If you find one at a garage sale for $5, they still aren’t worth it.

Do I need More Than One?

I have the Air and the Maker because I need to try projects for my webpage on both.  You really don’t need both unless you need to work faster (commercially make shirts or such).  The Joy being portable may appeal to you.  But if you already have the Air or the Maker and have the room to use them,  I don’t see a need for both.
 

Conclusion About Which Cricut Machine to Buy

If you are tight on cash, buy the Air 2 or the Joy.  If you have the cash buy the Maker.  As you get better and want to cut more materials, you will be grateful you did.  You can always buy one (Air or Joy) and then sell it to finance the Maker later, if you don’t have the funds right now.  Also Cricut has been having some sales lately, so keep your eyes open.  Or buy a used Maker machine on Ebay (that is how I got my 1st Maker), but you are taking a chance because it won’t be under warranty.

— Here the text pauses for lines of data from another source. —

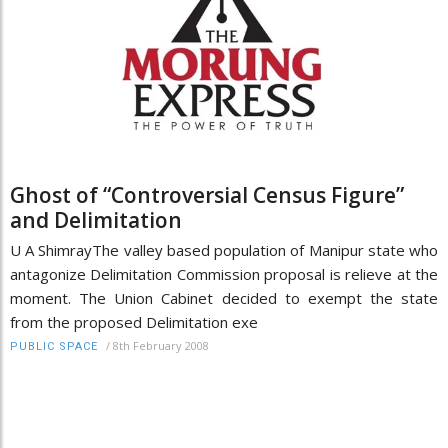
Ghost of “Controversial Census Figure”
and Delimitation
U A ShimrayThe valley based population of Manipur state who
antagonize Delimitation Commission proposal is relieve at the
moment. The Union Cabinet decided to exempt the state
from the proposed Delimitation exe
/
8th February 2008
PUBLIC SPACE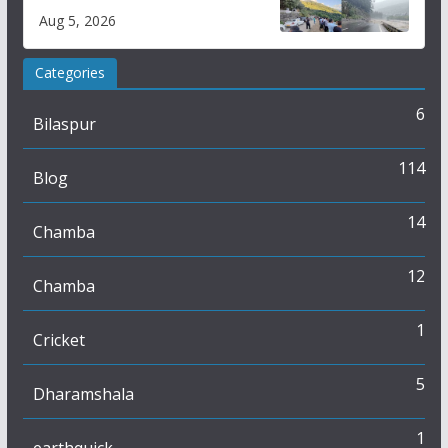
flash flood impact in Mandi:
Aug 5, 2026
Study
Categories
6
Bilaspur
114
Blog
14
Chamba
12
Chamba
1
Cricket
5
Dharamshala
1
earthquick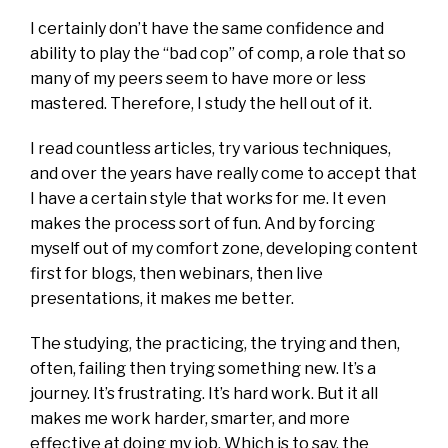
I certainly don’t have the same confidence and
ability to play the “bad cop” of comp, a role that so
many of my peers seem to have more or less
mastered. Therefore, I study the hell out of it.
I read countless articles, try various techniques,
and over the years have really come to accept that
I have a certain style that works for me. It even
makes the process sort of fun. And by forcing
myself out of my comfort zone, developing content
first for blogs, then webinars, then live
presentations, it makes me better.
The studying, the practicing, the trying and then,
often, failing then trying something new. It’s a
journey. It’s frustrating. It’s hard work. But it all
makes me work harder, smarter, and more
effective at doing my job. Which is to say, the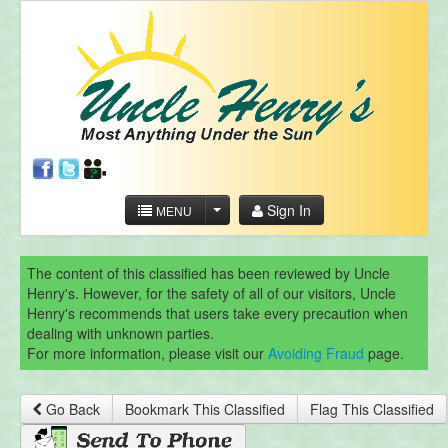
Sign In
MENU
The content of this classified has been reviewed by Uncle
Henry's. However, for the safety of all of our visitors, Uncle
Henry's recommends that users take every precaution when
dealing with unknown parties.
For more information, please visit our
Avoiding Fraud
page.
Go Back
Bookmark This Classified
Flag This Classified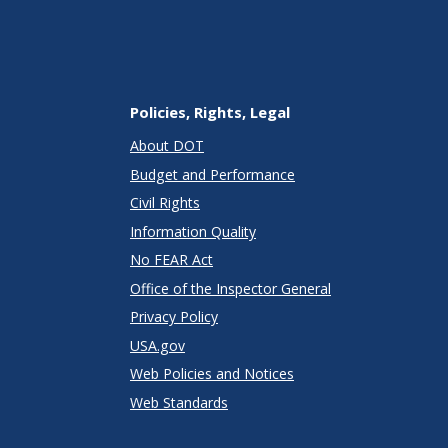
Policies, Rights, Legal
About DOT
Budget and Performance
Civil Rights
Information Quality
No FEAR Act
Office of the Inspector General
Privacy Policy
USA.gov
Web Policies and Notices
Web Standards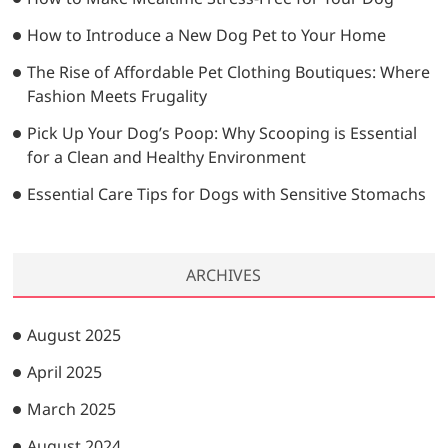
How to Introduce a New Dog Pet to Your Home
The Rise of Affordable Pet Clothing Boutiques: Where
Fashion Meets Frugality
Pick Up Your Dog’s Poop: Why Scooping is Essential
for a Clean and Healthy Environment
Essential Care Tips for Dogs with Sensitive Stomachs
ARCHIVES
August 2025
April 2025
March 2025
August 2024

I hope this helps you decide which Cricut machine to buy.  Any questions or if you want my opinion on a deal, just email me at blog@crazycricutlady.com.  I will be glad to help.  And remember, once you get a Cricut, I have tutorials that will help.

Once you get a Cricut machine, consider buying an Access subscription.  It is well worth it.  Find out more about an Access subscription here.

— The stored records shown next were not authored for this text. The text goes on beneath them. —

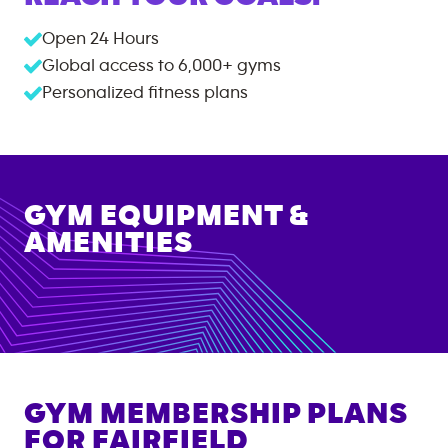
Open 24 Hours
Global access to
6,000+
gyms
Personalized fitness plans
GYM EQUIPMENT &
AMENITIES
GYM MEMBERSHIP PLANS
FOR
FAIRFIELD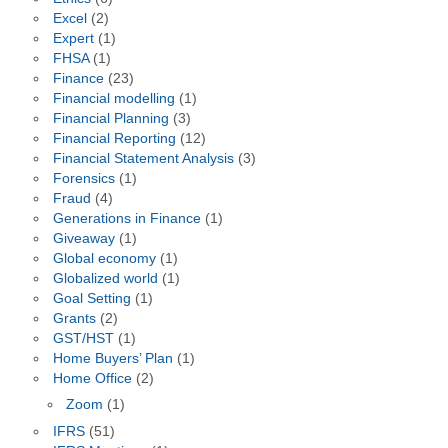
Excel
(2)
Expert
(1)
FHSA
(1)
Finance
(23)
Financial modelling
(1)
Financial Planning
(3)
Financial Reporting
(12)
Financial Statement Analysis
(3)
Forensics
(1)
Fraud
(4)
Generations in Finance
(1)
Giveaway
(1)
Global economy
(1)
Globalized world
(1)
Goal Setting
(1)
Grants
(2)
GST/HST
(1)
Home Buyers’ Plan
(1)
Home Office
(2)
Zoom
(1)
IFRS
(51)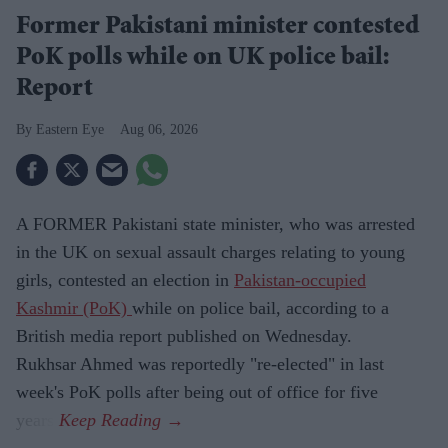
Former Pakistani minister contested
PoK polls while on UK police bail:
Report
Eastern Eye
Aug 06, 2026
A FORMER Pakistani state minister, who was arrested
in the UK on sexual assault charges relating to young
girls, contested an election in
Pakistan-occupied
Kashmir (PoK)
while on police bail, according to a
British media report published on Wednesday.
Rukhsar Ahmed was reportedly "re-elected" in last
week's PoK polls after being out of office for five
years.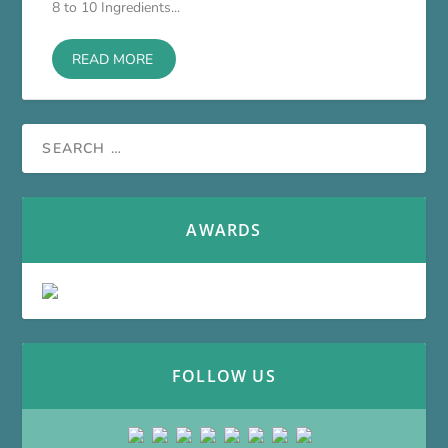
8 to 10 Ingredients...
READ MORE
AWARDS
FOLLOW US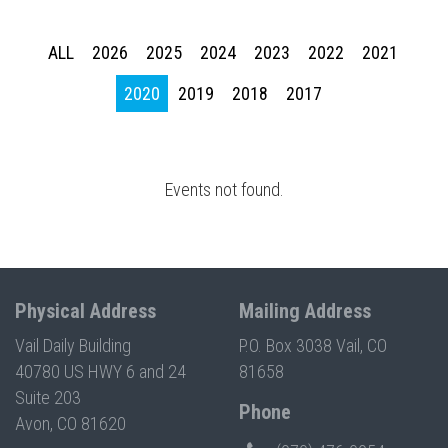
Press enter to begin your search
ALL
2026
2025
2024
2023
2022
2021
2020
2019
2018
2017
Events not found.
Physical Address
Mailing Address
Vail Daily Building
P.O. Box 3038 Vail, CO
40780 US HWY 6 and 24
81658
Suite 203
Phone
Avon, CO 81620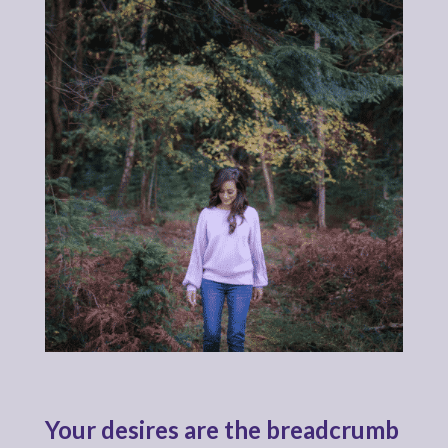
Your desires are the breadcrumb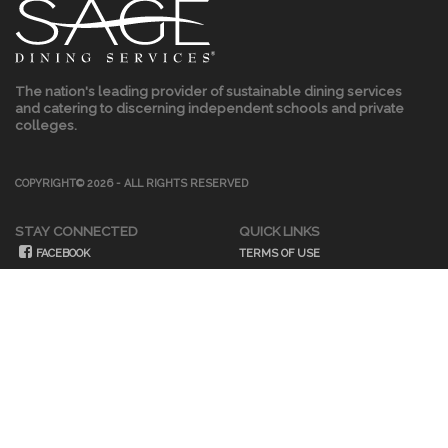
The nation's leading provider of sustainable dining services
and catering to discerning independent schools and private
colleges.
COPYRIGHT© 2026 - ALL RIGHTS RESERVED
STAY CONNECTED
QUICK LINKS
FACEBOOK
TERMS OF USE
TWITTER
PRIVACY POLICY
INSTAGRAM
LINKEDIN
OUR BLOG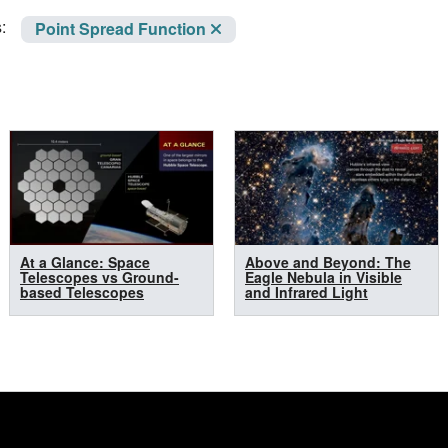
:
Point Spread Function
At a Glance: Space
Above and Beyond: The
Telescopes vs Ground-
Eagle Nebula in Visible
based Telescopes
and Infrared Light
n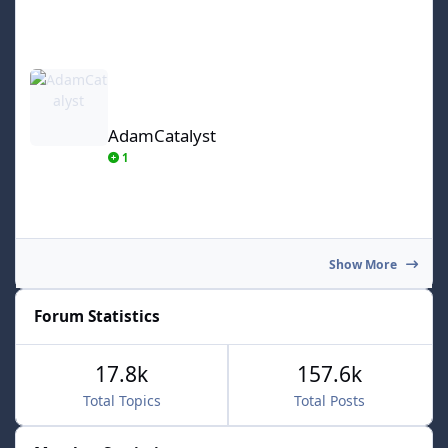
AdamCatalyst
AdamCatalyst
1
Show More
Forum Statistics
17.8k
157.6k
Total Topics
Total Posts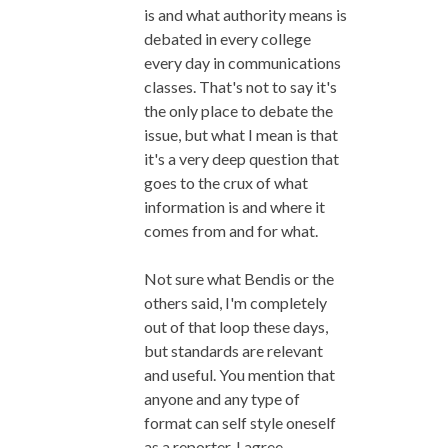
is and what authority means is
debated in every college
every day in communications
classes. That's not to say it's
the only place to debate the
issue, but what I mean is that
it's a very deep question that
goes to the crux of what
information is and where it
comes from and for what.
Not sure what Bendis or the
others said, I'm completely
out of that loop these days,
but standards are relevant
and useful. You mention that
anyone and any type of
format can self style oneself
as a reporter. I agree.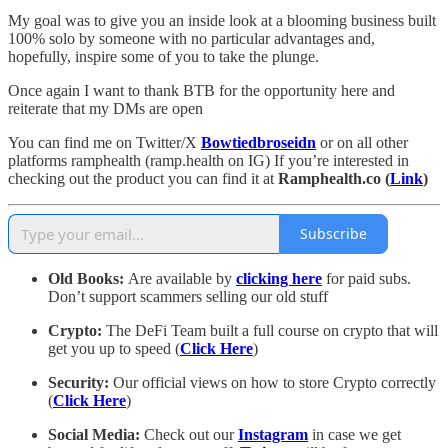
My goal was to give you an inside look at a blooming business built
100% solo by someone with no particular advantages and,
hopefully, inspire some of you to take the plunge.
Once again I want to thank BTB for the opportunity here and
reiterate that my DMs are open
You can find me on Twitter/X
Bowtiedbroseidn
or on all other
platforms ramphealth (ramp.health on IG) If you’re interested in
checking out the product you can find it at
Ramphealth.co (
Link
)
Subscribe
Old Books:
Are available by
clicking here
for paid subs.
Don’t support scammers selling our old stuff
Crypto:
The DeFi Team built a full course on crypto that will
get you up to speed (
Click Here
)
Security:
Our official views on how to store Crypto correctly
(
Click Here
)
Social Media:
Check out our
Instagram
in case we get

Which Cricut Should I Buy and Do I Need More Than One?

2 thoughts on “Which Cricut Should I Buy and Do I Need More Than One?

  1. I had similar thoughts on the machines – until I got a Joy machine just for the heck of it. OMG – you have to get a JOY! it does the simple prefolded cards for a bunch of occasions so nicely and everyone loves the cards I’ve made for them. They are so dirt easy to do that it’s funny how people think you must have spent hours doing it. Nope, pick the design, pop the card insert onto the card mat and 10 minutes later, your done! The other great thing about the Joy is that it does labels for your kitchen sooooo easy too. That’s why you take it to your kitchen, not that it’s small, but so you can put matching labels on everything to give your kitchen that neat appearance with your own custom labels that all match.

    And yes, you are limited on the width, but not on the length for the most part, you when you want to do a large lettering or numbering project, you just have to think sideways. It’s great for one line at a time on most large signs and they are usually easier to assemble that way anyhow. It’s a lot of bang for your buck, and although they say you have to have the Joy pens, the ones for the maker and Explore machines will work with a small plastic adapter that you can buy cheaply from Etsy. It’s a lot cheaper than buying more pens just for the machine. Yes, it technically might void your warranty, but it does work beautifully. You can even get an adapter to use the foil tips on it.

    I think you should get one to try it out and make some awesome Joy card designs, as they are pretty simple once you get the hang of it. Who doesn’t love a custom card that looks like it took hours to make? I won’t tell your friends how easy it is….wink wink.

    1. I would love to get one but I just can’t justify the expense. At $150 dollars and having to buy all new extras like markers it just is not a viable option owning the maker and Air now.